┌──

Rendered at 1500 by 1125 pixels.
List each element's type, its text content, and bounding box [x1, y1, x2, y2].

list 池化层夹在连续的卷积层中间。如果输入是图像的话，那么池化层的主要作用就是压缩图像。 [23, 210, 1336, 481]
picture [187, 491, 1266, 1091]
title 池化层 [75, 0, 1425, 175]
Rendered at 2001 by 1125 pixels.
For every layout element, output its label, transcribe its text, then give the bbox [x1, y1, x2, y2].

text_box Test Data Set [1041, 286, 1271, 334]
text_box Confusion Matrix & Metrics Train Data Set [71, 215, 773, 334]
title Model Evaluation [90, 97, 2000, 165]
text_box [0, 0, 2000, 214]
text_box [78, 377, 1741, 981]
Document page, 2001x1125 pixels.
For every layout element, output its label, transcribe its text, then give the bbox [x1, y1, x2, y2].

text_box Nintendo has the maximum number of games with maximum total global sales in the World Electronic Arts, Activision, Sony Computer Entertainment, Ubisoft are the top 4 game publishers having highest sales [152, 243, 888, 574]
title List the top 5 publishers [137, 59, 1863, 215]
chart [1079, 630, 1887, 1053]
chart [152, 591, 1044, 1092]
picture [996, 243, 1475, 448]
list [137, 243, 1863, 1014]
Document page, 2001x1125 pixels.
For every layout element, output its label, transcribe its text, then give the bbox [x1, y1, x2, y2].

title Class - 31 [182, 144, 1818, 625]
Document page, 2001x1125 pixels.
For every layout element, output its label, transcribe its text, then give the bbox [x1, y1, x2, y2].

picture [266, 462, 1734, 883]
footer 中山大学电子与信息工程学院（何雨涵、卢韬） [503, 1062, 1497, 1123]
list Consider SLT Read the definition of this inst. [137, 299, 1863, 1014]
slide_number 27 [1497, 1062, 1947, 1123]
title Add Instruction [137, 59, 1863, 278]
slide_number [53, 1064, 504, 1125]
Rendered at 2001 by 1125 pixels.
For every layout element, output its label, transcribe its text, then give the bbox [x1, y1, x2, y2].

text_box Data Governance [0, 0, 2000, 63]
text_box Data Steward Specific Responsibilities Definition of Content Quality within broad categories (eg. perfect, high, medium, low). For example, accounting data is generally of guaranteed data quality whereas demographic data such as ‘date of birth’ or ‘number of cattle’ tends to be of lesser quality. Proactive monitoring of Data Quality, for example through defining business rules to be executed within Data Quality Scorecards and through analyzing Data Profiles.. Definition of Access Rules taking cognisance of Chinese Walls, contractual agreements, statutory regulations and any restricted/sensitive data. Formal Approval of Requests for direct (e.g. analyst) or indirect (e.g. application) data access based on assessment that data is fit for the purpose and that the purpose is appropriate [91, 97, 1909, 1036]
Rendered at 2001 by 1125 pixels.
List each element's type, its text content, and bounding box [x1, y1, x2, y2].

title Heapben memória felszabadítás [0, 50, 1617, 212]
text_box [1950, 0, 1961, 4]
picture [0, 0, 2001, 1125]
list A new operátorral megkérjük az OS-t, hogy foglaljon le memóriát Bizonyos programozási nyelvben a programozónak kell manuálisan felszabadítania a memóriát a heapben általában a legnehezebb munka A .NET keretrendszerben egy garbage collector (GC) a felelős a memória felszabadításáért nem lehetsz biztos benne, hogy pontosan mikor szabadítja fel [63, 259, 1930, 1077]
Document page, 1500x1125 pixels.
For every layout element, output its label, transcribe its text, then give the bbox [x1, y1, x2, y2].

└──

• INSTRUCTIONS TO FOLLOW: Return every line of the material exactly.

• RESPONSE BELOW:
Rendered at 1500 by 1125 pixels.
List each element's type, its text content, and bounding box [x1, y1, x2, y2].

list 池化层夹在连续的卷积层中间。如果输入是图像的话，那么池化层的主要作用就是压缩图像。 [23, 210, 1336, 481]
picture [187, 491, 1266, 1091]
title 池化层 [75, 0, 1425, 175]
Rendered at 2001 by 1125 pixels.
For every layout element, output its label, transcribe its text, then give the bbox [x1, y1, x2, y2].

text_box Test Data Set [1041, 286, 1271, 334]
text_box Confusion Matrix & Metrics Train Data Set [71, 215, 773, 334]
title Model Evaluation [90, 97, 2000, 165]
text_box [0, 0, 2000, 214]
text_box [78, 377, 1741, 981]
Document page, 2001x1125 pixels.
For every layout element, output its label, transcribe its text, then give the bbox [x1, y1, x2, y2].

text_box Nintendo has the maximum number of games with maximum total global sales in the World Electronic Arts, Activision, Sony Computer Entertainment, Ubisoft are the top 4 game publishers having highest sales [152, 243, 888, 574]
title List the top 5 publishers [137, 59, 1863, 215]
chart [1079, 630, 1887, 1053]
chart [152, 591, 1044, 1092]
picture [996, 243, 1475, 448]
list [137, 243, 1863, 1014]
Document page, 2001x1125 pixels.
For every layout element, output its label, transcribe its text, then give the bbox [x1, y1, x2, y2].

title Class - 31 [182, 144, 1818, 625]
Document page, 2001x1125 pixels.
For every layout element, output its label, transcribe its text, then give the bbox [x1, y1, x2, y2].

picture [266, 462, 1734, 883]
footer 中山大学电子与信息工程学院（何雨涵、卢韬） [503, 1062, 1497, 1123]
list Consider SLT Read the definition of this inst. [137, 299, 1863, 1014]
slide_number 27 [1497, 1062, 1947, 1123]
title Add Instruction [137, 59, 1863, 278]
slide_number [53, 1064, 504, 1125]
Rendered at 2001 by 1125 pixels.
For every layout element, output its label, transcribe its text, then give the bbox [x1, y1, x2, y2].

text_box Data Governance [0, 0, 2000, 63]
text_box Data Steward Specific Responsibilities Definition of Content Quality within broad categories (eg. perfect, high, medium, low). For example, accounting data is generally of guaranteed data quality whereas demographic data such as ‘date of birth’ or ‘number of cattle’ tends to be of lesser quality. Proactive monitoring of Data Quality, for example through defining business rules to be executed within Data Quality Scorecards and through analyzing Data Profiles.. Definition of Access Rules taking cognisance of Chinese Walls, contractual agreements, statutory regulations and any restricted/sensitive data. Formal Approval of Requests for direct (e.g. analyst) or indirect (e.g. application) data access based on assessment that data is fit for the purpose and that the purpose is appropriate [91, 97, 1909, 1036]
Rendered at 2001 by 1125 pixels.
List each element's type, its text content, and bounding box [x1, y1, x2, y2].

title Heapben memória felszabadítás [0, 50, 1617, 212]
text_box [1950, 0, 1961, 4]
picture [0, 0, 2001, 1125]
list A new operátorral megkérjük az OS-t, hogy foglaljon le memóriát Bizonyos programozási nyelvben a programozónak kell manuálisan felszabadítania a memóriát a heapben általában a legnehezebb munka A .NET keretrendszerben egy garbage collector (GC) a felelős a memória felszabadításáért nem lehetsz biztos benne, hogy pontosan mikor szabadítja fel [63, 259, 1930, 1077]
Document page, 1500x1125 pixels.
For every layout element, output its label, transcribe its text, then give the bbox [x1, y1, x2, y2].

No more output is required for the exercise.